This article is for Enterprise customers who have a self-development agreement with Vanilla Cloud.
This article contains information regarding branch naming and pull requests so that your self-developed addons can be deployed to your site on Vanilla's cloud infrastructure.
Localhost development
You should do your self development against an instance of Vanilla running locally. It's important to do debugging and testing locally so that you can submit a pull request once and have it approved.
To learn how to set up Vanilla on your localhost, see localhost installation instructions.
GitHub repository
If you're developing addons for Vanilla, you'll be given access to a GitHub repository named after your company on the vanillaforums organization. This is where all of your code will live.
You can request your individual developers be given write access so that they can make pull requests on this repository.
Branches and deployment
On Vanilla cloud, we will deploy fixed branches on your repository to your various sites. The branches should be named as follows:
- The develop branch will be deployed to your development site.
- The stage branch will be deployed to your staging site.
- The master branch will be deployed to your production site.
📝 NOTE: Customers without a development site will not need a develop branch.
📝 NOTE: If you contact Vanilla Support, the "master" branch will be referred to as the "production" branch.
Branch-protection rules
We typically put the following branch-protection rules on the stage and master branches.
- Changes to the branch require a pull request.
- Pull requests require at least one approval from Vanilla staff.
Pull requests
You must do all of your development via pull requests against the branch you want to deploy to. Except for develop branches, all pull requests must be approved by Vanilla staff. This is for two reasons:
- to ensure that unsafe or insecure code does not get deployed to our infrastructure,
- and so we have an opportunity to check for best practices.
In general, branches that require pull requests will have branch-protection rules against them to prevent you from pushing code to them without a review. You're free to create other branches for pull requests and name them whatever you wish.
When you're ready to have a pull request reviewed, create a support ticket by emailing support@vanillaforums.com so that your review can be expedited by a support agent. When requesting a review, you should also specify what you want done:
- Review Only: Just review the pull request and approve it. Once the pull request is approved, you can then merge it yourself.
- Merge: Review the pull request and merge it.
- Deploy: Review the pull request, merge it, and then deploy it to the appropriate cluster.
📝 NOTE: In the email, be sure to share the pull-request number and which branch it is.
Making pull requests to stage and production
Generally, you want to do all of your development against your develop branch (or your stage branch if you don't have a develop branch). You want to get your development site into a tested state where you will then be confident having your code deployed to staging and then production.
Merging to stage
When you want to merge to stage, make a pull request to merge from develop to stage. Don't create a new branch name just for merging code to stage.
Merging to master
When you want to merge to master, make a pull request to merge from stage to production. Don't create a new branch name just for merging code to master.

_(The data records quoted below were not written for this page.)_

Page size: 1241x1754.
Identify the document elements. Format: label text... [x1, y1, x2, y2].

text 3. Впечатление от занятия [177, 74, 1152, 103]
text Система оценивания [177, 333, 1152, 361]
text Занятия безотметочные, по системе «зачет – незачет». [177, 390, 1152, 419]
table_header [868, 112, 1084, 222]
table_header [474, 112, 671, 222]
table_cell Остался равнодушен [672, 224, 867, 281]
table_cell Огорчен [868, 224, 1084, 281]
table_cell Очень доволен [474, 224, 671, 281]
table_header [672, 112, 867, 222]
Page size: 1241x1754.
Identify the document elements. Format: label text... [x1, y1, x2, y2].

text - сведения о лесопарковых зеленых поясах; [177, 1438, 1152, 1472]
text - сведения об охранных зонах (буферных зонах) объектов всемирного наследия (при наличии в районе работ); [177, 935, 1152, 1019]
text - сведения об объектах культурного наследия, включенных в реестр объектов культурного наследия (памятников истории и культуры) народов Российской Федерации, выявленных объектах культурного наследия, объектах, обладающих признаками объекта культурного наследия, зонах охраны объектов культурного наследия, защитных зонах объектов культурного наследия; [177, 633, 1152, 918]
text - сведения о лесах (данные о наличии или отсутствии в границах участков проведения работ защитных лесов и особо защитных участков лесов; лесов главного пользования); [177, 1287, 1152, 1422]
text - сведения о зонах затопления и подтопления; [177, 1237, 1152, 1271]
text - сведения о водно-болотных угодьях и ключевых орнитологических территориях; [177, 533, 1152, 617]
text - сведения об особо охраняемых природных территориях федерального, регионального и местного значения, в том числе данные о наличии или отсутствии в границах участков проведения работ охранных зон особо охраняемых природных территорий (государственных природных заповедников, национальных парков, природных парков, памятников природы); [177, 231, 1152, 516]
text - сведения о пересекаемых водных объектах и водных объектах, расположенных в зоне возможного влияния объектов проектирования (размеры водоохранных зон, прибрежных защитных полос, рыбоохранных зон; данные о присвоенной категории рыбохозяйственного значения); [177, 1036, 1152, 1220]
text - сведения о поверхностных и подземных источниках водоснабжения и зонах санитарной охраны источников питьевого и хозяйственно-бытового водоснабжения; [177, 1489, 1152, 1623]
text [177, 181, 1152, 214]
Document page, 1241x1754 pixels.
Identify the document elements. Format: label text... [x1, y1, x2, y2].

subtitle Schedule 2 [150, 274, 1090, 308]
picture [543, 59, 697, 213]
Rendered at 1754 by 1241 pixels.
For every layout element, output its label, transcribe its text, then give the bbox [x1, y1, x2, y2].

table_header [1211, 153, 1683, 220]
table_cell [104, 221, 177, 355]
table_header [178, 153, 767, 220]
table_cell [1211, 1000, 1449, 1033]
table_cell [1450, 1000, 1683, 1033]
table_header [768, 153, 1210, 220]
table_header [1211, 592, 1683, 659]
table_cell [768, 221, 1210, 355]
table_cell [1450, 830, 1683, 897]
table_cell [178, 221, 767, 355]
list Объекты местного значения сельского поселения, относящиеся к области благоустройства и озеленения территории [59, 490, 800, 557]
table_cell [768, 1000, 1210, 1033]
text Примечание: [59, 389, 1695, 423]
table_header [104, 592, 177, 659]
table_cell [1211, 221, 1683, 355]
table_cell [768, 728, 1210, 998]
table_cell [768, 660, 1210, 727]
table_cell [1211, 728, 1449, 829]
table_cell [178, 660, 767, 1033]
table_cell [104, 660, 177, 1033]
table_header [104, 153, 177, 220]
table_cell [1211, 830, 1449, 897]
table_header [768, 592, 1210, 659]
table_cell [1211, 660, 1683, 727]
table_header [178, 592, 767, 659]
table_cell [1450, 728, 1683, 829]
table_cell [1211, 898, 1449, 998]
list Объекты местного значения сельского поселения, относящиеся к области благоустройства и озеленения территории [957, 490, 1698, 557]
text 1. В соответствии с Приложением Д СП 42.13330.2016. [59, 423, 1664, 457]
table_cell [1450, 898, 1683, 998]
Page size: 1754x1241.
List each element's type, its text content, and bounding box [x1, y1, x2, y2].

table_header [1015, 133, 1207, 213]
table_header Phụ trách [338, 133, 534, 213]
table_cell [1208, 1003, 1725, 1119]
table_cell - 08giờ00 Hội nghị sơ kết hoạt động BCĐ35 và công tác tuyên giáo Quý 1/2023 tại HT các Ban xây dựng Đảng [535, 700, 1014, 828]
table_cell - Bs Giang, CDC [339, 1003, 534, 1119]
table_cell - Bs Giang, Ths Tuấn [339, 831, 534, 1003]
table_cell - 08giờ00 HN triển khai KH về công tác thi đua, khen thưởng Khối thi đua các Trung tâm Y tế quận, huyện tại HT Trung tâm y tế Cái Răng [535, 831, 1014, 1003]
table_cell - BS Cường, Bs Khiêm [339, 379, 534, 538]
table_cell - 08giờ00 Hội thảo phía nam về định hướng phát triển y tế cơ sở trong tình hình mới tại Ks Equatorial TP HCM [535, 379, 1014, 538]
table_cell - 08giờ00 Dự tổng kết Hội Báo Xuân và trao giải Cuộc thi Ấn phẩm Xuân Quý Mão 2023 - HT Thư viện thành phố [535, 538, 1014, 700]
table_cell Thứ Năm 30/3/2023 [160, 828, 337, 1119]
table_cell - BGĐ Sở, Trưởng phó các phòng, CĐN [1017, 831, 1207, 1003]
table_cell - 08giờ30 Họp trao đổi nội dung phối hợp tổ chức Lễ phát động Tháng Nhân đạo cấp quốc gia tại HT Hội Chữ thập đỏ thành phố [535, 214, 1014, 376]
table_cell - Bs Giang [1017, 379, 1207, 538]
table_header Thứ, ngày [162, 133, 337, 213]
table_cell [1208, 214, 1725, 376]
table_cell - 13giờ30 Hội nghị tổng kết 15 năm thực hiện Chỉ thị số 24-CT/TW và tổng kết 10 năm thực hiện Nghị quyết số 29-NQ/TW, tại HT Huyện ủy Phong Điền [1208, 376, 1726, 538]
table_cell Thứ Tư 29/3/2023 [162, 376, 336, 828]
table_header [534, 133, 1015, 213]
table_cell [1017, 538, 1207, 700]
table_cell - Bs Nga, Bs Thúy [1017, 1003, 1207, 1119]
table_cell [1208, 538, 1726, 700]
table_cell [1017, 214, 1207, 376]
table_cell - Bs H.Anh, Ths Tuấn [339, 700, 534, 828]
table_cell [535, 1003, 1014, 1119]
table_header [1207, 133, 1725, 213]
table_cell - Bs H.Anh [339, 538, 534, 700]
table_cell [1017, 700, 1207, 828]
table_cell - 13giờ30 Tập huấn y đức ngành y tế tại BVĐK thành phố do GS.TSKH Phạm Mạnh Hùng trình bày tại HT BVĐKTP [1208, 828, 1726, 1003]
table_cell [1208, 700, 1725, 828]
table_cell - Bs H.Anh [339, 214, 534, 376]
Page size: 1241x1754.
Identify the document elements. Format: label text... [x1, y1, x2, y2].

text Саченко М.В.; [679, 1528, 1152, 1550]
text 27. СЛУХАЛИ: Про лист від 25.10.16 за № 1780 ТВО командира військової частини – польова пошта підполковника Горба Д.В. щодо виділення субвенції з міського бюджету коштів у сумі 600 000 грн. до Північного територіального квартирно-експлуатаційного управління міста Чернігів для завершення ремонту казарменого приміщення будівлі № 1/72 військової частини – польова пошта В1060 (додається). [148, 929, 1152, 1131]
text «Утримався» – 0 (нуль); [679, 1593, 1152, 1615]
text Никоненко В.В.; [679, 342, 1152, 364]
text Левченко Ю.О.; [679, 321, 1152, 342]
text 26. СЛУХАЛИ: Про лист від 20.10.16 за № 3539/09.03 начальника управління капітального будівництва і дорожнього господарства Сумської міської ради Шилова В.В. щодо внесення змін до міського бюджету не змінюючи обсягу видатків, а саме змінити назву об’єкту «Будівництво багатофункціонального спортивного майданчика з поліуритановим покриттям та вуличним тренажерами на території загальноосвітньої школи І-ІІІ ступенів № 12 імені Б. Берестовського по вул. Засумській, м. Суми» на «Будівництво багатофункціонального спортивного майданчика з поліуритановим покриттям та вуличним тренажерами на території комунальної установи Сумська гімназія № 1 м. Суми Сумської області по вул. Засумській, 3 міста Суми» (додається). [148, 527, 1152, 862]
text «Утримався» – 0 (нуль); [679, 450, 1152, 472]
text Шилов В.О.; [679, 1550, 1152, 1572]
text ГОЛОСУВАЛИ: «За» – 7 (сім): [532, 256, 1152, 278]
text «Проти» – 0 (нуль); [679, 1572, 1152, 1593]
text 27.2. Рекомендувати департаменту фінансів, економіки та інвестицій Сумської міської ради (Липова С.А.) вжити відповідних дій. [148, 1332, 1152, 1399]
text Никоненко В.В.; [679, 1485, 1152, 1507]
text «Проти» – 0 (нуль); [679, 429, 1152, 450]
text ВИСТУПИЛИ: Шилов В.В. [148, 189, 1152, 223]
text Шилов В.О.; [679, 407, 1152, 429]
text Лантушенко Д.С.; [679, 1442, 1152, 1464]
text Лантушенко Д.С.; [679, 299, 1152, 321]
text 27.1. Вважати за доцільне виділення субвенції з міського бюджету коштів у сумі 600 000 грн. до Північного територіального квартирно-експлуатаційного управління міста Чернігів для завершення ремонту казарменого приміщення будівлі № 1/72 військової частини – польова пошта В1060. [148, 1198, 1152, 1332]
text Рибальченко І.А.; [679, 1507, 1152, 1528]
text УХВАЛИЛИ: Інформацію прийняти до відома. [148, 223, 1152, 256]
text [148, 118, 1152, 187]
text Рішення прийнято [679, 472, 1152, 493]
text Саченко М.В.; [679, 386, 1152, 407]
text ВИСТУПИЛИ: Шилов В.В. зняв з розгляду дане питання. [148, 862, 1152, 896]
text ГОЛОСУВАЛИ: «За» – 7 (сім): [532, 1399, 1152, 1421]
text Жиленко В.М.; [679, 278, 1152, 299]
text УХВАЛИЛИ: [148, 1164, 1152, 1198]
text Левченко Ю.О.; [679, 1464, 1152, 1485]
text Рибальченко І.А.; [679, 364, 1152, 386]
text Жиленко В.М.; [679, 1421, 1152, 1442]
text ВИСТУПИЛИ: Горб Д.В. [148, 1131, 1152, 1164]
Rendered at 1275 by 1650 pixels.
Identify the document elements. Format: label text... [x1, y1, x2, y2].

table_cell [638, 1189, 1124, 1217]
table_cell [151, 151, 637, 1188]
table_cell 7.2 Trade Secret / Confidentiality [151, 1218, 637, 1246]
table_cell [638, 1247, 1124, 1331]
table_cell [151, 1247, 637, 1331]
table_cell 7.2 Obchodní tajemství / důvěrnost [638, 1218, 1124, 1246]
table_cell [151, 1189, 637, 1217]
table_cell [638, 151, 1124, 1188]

Using consistent branch names like this allows Vanilla staff to know whether they have already reviewed your code, and can help to expedite your pull-request review. If you create new branch names, it's difficult to determine whether you have written new code or whether you are just wanting to merge already tested code into production.
Keep your environments in sync
You should not have your various environments differ from each other. Your staging and development environments are meant to represent work in progress. Once that work is done, it should be merged to production in its entirety.
If you need slightly different configurations or settings between environments, use Vanilla's configuration functionality to represent these differences. Don't store configuration in your code that may differ from one environment to another.
Vanilla's pull request review process
Vanilla's engineers must review your pull requests before they can be merged and deployed. This review process is not as exhaustive as an internal pull request review process may be within your own company. What we are looking for are potential scalability or security issues that could negatively affect our infrastructure and your site.
Here are some guidelines you can follow to ensure your pull requests get approved without issue:
- Avoid excessive calls to the database. You generally want to have a decent understanding of database performance if you need to query the database in your code.
- Avoid writing hard-coded SQL statements in your code; use Vanilla's model methods instead.
- Never make a call to the database within a loop. Also, pay attention to the number of database calls you make in a request.
- Don't make API calls on the server during GET requests. Be careful about API calls in general (they are costly).
- Be conscious of permission checks when you add new endpoints.
- We generally don't look too closely at frontend files, such as CSS or JavaScript.
- We generally don't look too closely at Twig templates.
- Try to write as much of your code in frontend files as possible, using Vanilla's existing APIv2.
- It is your responsibility to ensure your own code is tested, and to fix issues that may arise in production. For this reason, write as little code as possible to achieve your goal.